In the late 1850s and early 1860s, Gardner ran the operations of Brady's Washington studio, proving himself not only a highly-skilled photographer, but a brilliant businessman as well.  By 1862, however, Gardner had grown dissatisfied with Brady's management of the business, and set out on his own.  While at Brady's, Gardner had photographed Abraham Lincoln as President-elect in 1861. That sitting established a relationship between photographer and President that would continue until Lincoln's death.  No other single photographer took Lincoln's likeness as many times as Gardner, and the photographer's documentation of Lincoln provides an invaluable character study of one of our most important presidents during a crucial juncture in this country's history. 

Gardner took the portrait of Lincoln offered here on 8 November 1863, along with four other studies made during the same sitting.  In the summer of 1863, the Union troops had defeated the Confederates at Gettysburg, but at incalculable costs to both sides.  This portrait shows Lincoln just eleven days before he delivered the Gettysburg Address, one of the most important presidential speeches ever made. 

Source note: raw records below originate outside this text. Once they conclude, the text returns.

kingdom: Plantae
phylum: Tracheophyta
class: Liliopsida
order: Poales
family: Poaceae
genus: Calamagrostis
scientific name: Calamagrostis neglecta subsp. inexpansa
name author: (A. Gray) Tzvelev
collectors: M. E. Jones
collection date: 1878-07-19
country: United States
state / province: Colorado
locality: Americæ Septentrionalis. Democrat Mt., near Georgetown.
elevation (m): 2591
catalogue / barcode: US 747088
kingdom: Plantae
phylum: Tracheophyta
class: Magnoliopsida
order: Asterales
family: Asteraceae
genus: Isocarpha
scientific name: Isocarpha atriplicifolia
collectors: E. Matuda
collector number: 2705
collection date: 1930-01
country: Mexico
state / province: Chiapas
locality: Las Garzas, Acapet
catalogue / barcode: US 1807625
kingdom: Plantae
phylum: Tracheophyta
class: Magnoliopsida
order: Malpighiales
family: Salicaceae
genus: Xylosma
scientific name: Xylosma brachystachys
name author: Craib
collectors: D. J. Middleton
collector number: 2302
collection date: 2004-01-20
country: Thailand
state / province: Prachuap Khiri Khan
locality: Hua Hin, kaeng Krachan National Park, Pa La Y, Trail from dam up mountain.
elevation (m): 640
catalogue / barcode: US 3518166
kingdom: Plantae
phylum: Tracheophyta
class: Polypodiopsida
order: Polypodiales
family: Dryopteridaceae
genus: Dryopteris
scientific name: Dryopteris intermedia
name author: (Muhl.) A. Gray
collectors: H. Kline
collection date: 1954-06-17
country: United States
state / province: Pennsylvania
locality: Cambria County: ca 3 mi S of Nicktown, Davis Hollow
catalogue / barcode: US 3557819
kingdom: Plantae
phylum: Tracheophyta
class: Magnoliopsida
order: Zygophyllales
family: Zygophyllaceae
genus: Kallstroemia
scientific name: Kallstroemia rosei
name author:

As of this writing, few Imperial-sized prints of this image have been located.  Two are in the collection of Stephan Loewentheil (one of which was purchased at Cowan's Auctions, Cincinnati, in December 2008).  Another is in the collection of the Meserve-Kunhardt Foundation.  A trimmed oval version is held by the Library of Congress. Another large print, heavily cropped, was offered at Swann Galleries, New York, on 3 October 1994 (Sale 1669, Lot 406).  Several trimmed or otherwise compromised prints have been reported in private collections.